A la economía de la violencia con una enorme carga simbólica, es decir, con un efecto en el imaginario colectivo y una función catártica, ha sucedido una proliferación de la violencia, una visibilización de la violencia: una violencia serializada, desimbolizada. (Imbert) tal como acontece en las cárceles ecuatorianas.
Orden y democracia andan juntos, desde antaño. Se perfeccionan en la fragilidad que cada uno representa, aunque apelen a la estrategia del cinismo. Se dejan juzgar por quienes los combaten para que rápidamente olvidemos sus resultados. La violencia en sus diferentes facetas, incluyendo el terrorismo o el narcotráfico, es la coartada de la democracia, como en su momento la derecha fue la coartada de la izquierda.

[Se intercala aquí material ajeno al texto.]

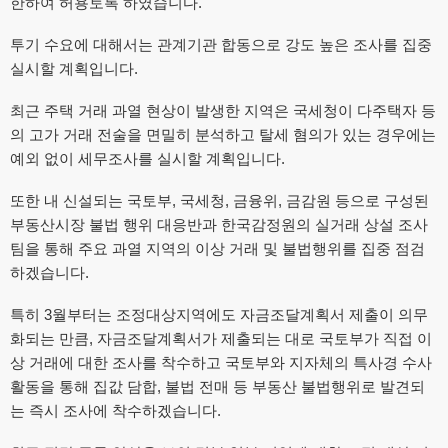
한하여 허용토록 하였습니다.
투기 수요에 대해서는 관계기관 합동으로 강도 높은 조사를 집중
실시할 계획입니다.
최근 주택 거래 과열 현상이 발생한 지역은 국세청이 다주택자 등
의 고가 거래 전술을 면밀히 분석하고 탈세 혐의가 있는 경우에는
예외 없이 세무조사를 실시할 계획입니다.
또한 내 신설되는 국토부, 국세청, 금융위, 금감원 등으로 구성된
부동산시장 불법 행위 대응반과 한국감정원의 실거래 상설 조사
팀을 통해 주요 과열 지역의 이상 거래 및 불법행위를 집중 점검
하겠습니다.
특히 3월부터는 조정대상지역에도 자금조달계획서 제출이 의무
화되는 만큼, 자금조달계획서가 제출되는 대로 국토부가 직접 이
상 거래에 대한 조사를 착수하고 국토부와 지자체의 특사경 수사
활동을 통해 집값 담합, 불법 전매 등 부동산 불법행위로 발견되
는 즉시 조사에 착수하겠습니다.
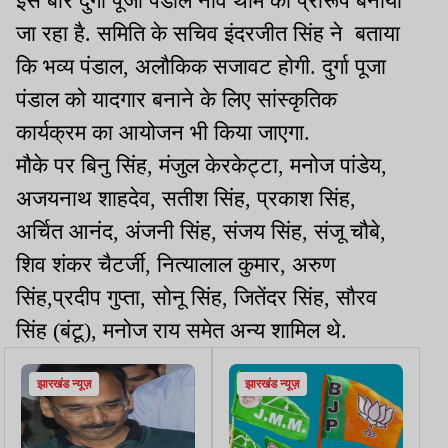
इस बार दुर्गा पूजा पंडाल नाव थीम का प्रारूप बनाया
जा रहा है. समिति के सचिव इंदरजीत सिंह ने बताया
कि भव्य पंडाल, अलौकिक सजावट होगी. दुर्गा पूजा
पंडाल को यादगार बनाने के लिए सांस्कृतिक
कार्यक्रम का आयोजन भी किया जाएगा.
मौके पर बिनु सिंह, मंजुल केरकेट्टा, मनोज पांडेय,
अजयनाथ शाहदेव, सतीश सिंह, प्रकाश सिंह,
अर्चित आनंद, अंजनी सिंह, संजय सिंह, संजू चौबे,
शिव शंकर चैटर्जी, नित्यालाल कुमार, अरुण
सिंह,प्रदीप गुप्ता, सोनू सिंह, जितेंदर सिंह, सौरव
सिंह (बंटू), मनोज राय समेत अन्य शामिल थे.
झारखंड न्यूज़
झारखंड न्यूज़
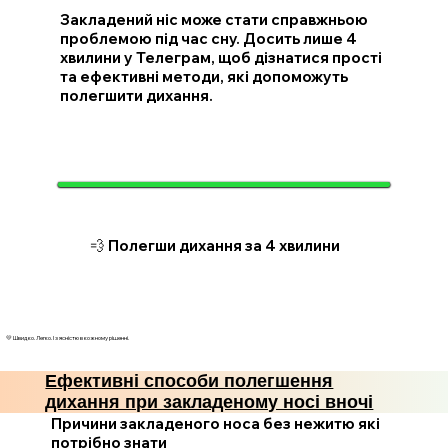
Закладений ніс може стати справжньою
проблемою під час сну. Досить лише 4
хвилини у Телеграм, щоб дізнатися прості
та ефективні методи, які допоможуть
полегшити дихання.
💨 Полегши дихання за 4 хвилини
💛 Швидко. Легко. І з ясністю в кожному рішенні.
Ефективні способи полегшення
дихання при закладеному носі вночі
Причини закладеного носа без нежитю які
потрібно знати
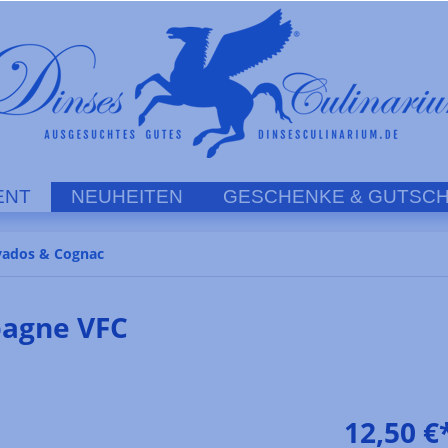
ENT
NEUHEITEN
GESCHENKE & GUTSCH
vados & Cognac
pagne VFC
12,50 €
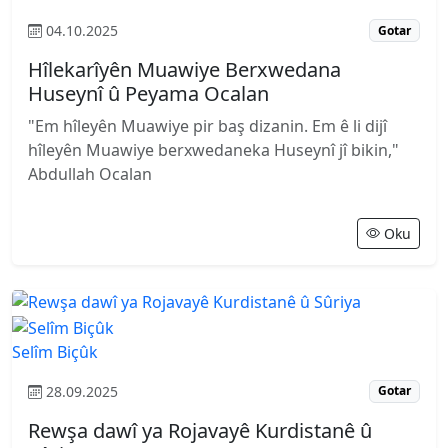
04.10.2025
Gotar
Hîlekarîyên Muawiye Berxwedana
Huseynî û Peyama Ocalan
"Em hîleyên Muawiye pir baş dizanin. Em ê li dijî
hîleyên Muawiye berxwedaneka Huseynî jî bikin,"
Abdullah Ocalan
Oku
Selîm Biçûk
28.09.2025
Gotar
Rewşa dawî ya Rojavayê Kurdistanê û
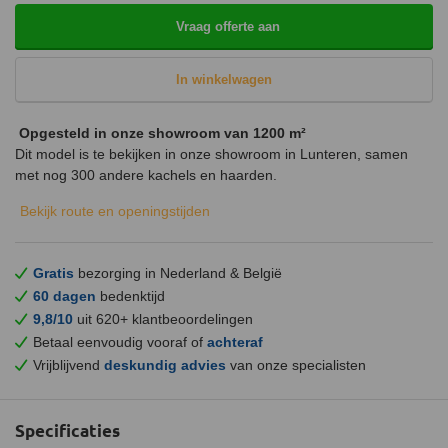
Vraag offerte aan
In winkelwagen
Opgesteld in onze showroom van 1200 m²
Dit model is te bekijken in onze showroom in Lunteren, samen
met nog 300 andere kachels en haarden.
Bekijk route en openingstijden
Gratis
bezorging in Nederland & België
60 dagen
bedenktijd
9,8/10
uit 620+ klantbeoordelingen
Betaal eenvoudig vooraf of
achteraf
Vrijblijvend
deskundig advies
van onze specialisten
Specificaties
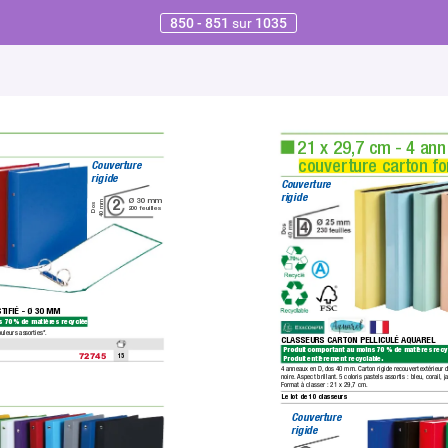
850 - 851
sur
1035
21 x 29,7 cm - 4 an
couverture carton fo
Couverture 
rigide
Couverture 
rigide
Ø 30mm
2
40mm
Dos
200feuilles
TIFIÉ - Ø 30 MM
 70 % de matières recyclées. 
leurs assorties*.
CLASSEURS CAR
TON PELLICULÉ AQUAREL
Produit comportant au moins 70 % de matières recy
15
72745
Produit entièrement recyclable.
4 anneaux en D,
 dos 40 mm. Carton rigide recouvert extérieur d
noire.
 Aspect brillant.
 5 coloris pastels assortis : bleu,
 corail,
 j
Format à classer :
 21 x 29,7 cm.  
Le lot de 10 classeurs
Couverture 
rigide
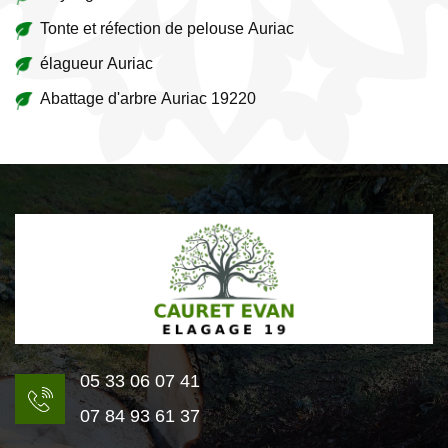
Tonte et réfection de pelouse Auriac
élagueur Auriac
Abattage d'arbre Auriac 19220
05 33 06 07 41
07 84 93 61 37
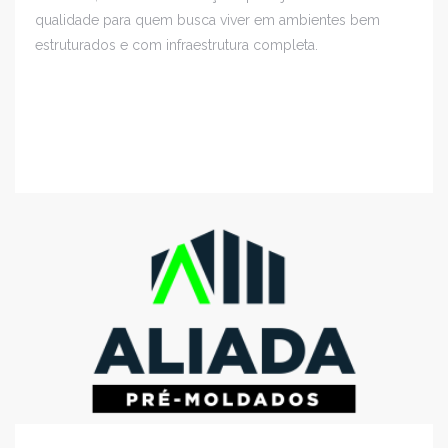
qualidade para quem busca viver em ambientes bem
estruturados e com infraestrutura completa.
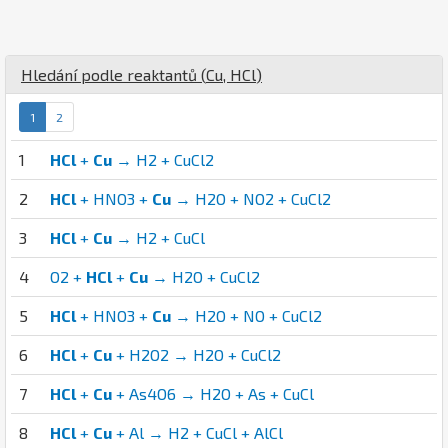
Hledání podle reaktantů (
Cu
,
H
Cl
)
1
2
1
HCl
+
Cu
→ H2 + CuCl2
2
HCl
+ HNO3 +
Cu
→ H2O + NO2 + CuCl2
3
HCl
+
Cu
→ H2 + CuCl
4
O2 +
HCl
+
Cu
→ H2O + CuCl2
5
HCl
+ HNO3 +
Cu
→ H2O + NO + CuCl2
6
HCl
+
Cu
+ H2O2 → H2O + CuCl2
7
HCl
+
Cu
+ As4O6 → H2O + As + CuCl
8
HCl
+
Cu
+ Al → H2 + CuCl + AlCl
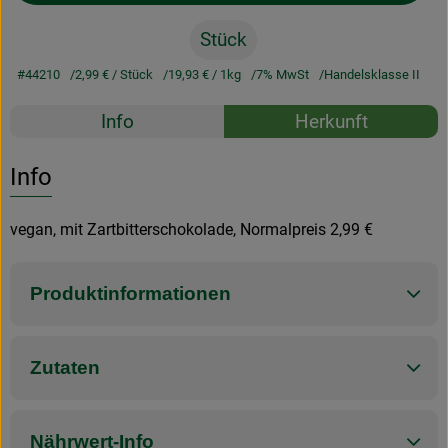
Stück
#44210
2,99 €
/ Stück
19,93 €
/ 1kg
7% MwSt
Handelsklasse II
Rezepte
Info
Herkunft
Es wurden k
Entdecke passende Rezepte
Info
vegan, mit Zartbitterschokolade, Normalpreis 2,99 €
Produktinformationen
Zutaten
Nährwert-Info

Esta democracia representativa, dentro de los mismos signos de violencia que dice condenar, sigue “decidiendo y ejecutando de noche”. En el día toma el sol y se despereza estirando las piernas de soslayo para que, ungidos por el espectáculo que nos brinda, aceptemos la provocación de que todo lo que puede hacerse debe ser hecho.

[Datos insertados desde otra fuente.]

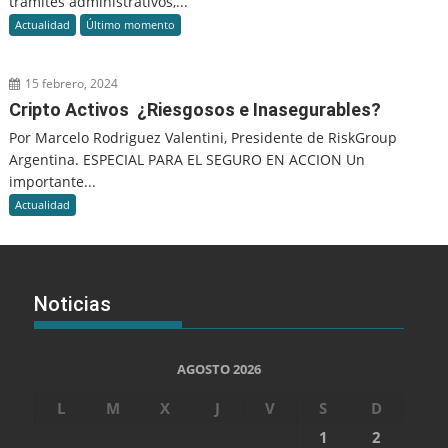
trámites administrativos,...
Actualidad
Último momento
15 febrero, 2024
Cripto Activos ¿Riesgosos e Inasegurables?
Por Marcelo Rodriguez Valentini, Presidente de RiskGroup
Argentina. ESPECIAL PARA EL SEGURO EN ACCION Un
importante...
Actualidad
Noticias
AGOSTO 2026
L
M
X
J
V
S
D
1
2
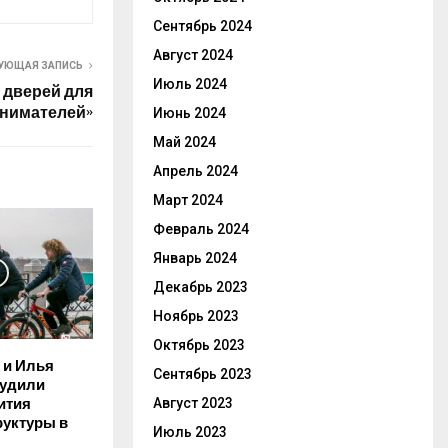
Сентябрь 2024
Август 2024
УЮЩАЯ ЗАПИСЬ
Июль 2024
 дверей для
нимателей»
Июнь 2024
Май 2024
Апрель 2024
Март 2024
Февраль 2024
Январь 2024
Декабрь 2023
Ноябрь 2023
Октябрь 2023
 и Илья
Сентябрь 2023
судили
Август 2023
ития
уктуры в
Июль 2023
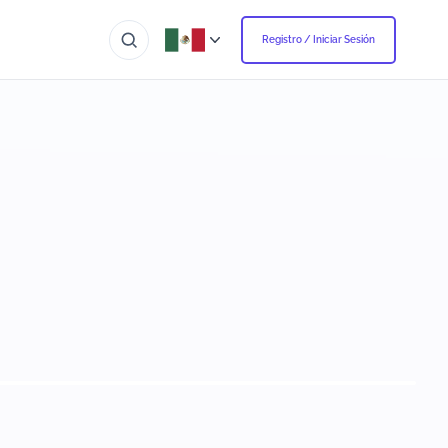
Registro / Iniciar Sesión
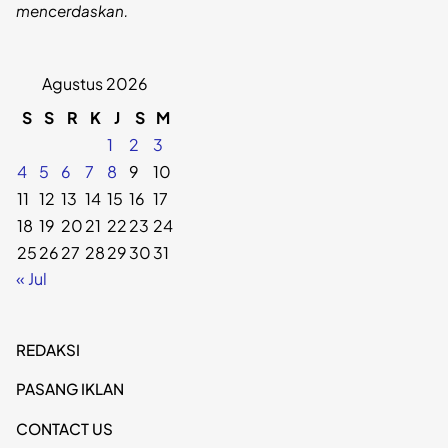
mencerdaskan.
Agustus 2026
S
S
R
K
J
S
M
1
2
3
4
5
6
7
8
9
10
11
12
13
14
15
16
17
18
19
20
21
22
23
24
25
26
27
28
29
30
31
« Jul
REDAKSI
PASANG IKLAN
CONTACT US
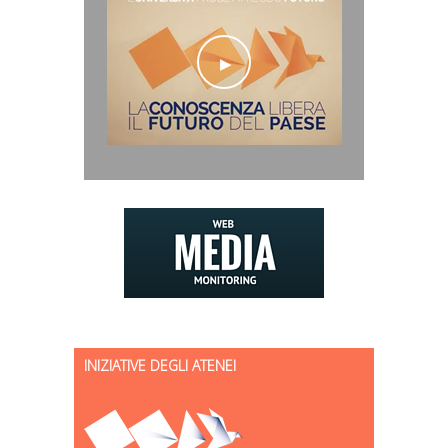
INIZIATIVE DEGLI ATENEI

Como cuando Hobbes (El Leviatán) dijo: “Acuerdos, sin la espada, son sólo palabras” lo que acaba de ratificar Mike Pompeo, el catecúmeno del presidente Trump para América Latina, que ha puesto de rodillas al presidente Moreno y a su gobierno de empresarios que negocian con fruición la suerte del país intimidados por el BID y el Fondo Monetario Internacional.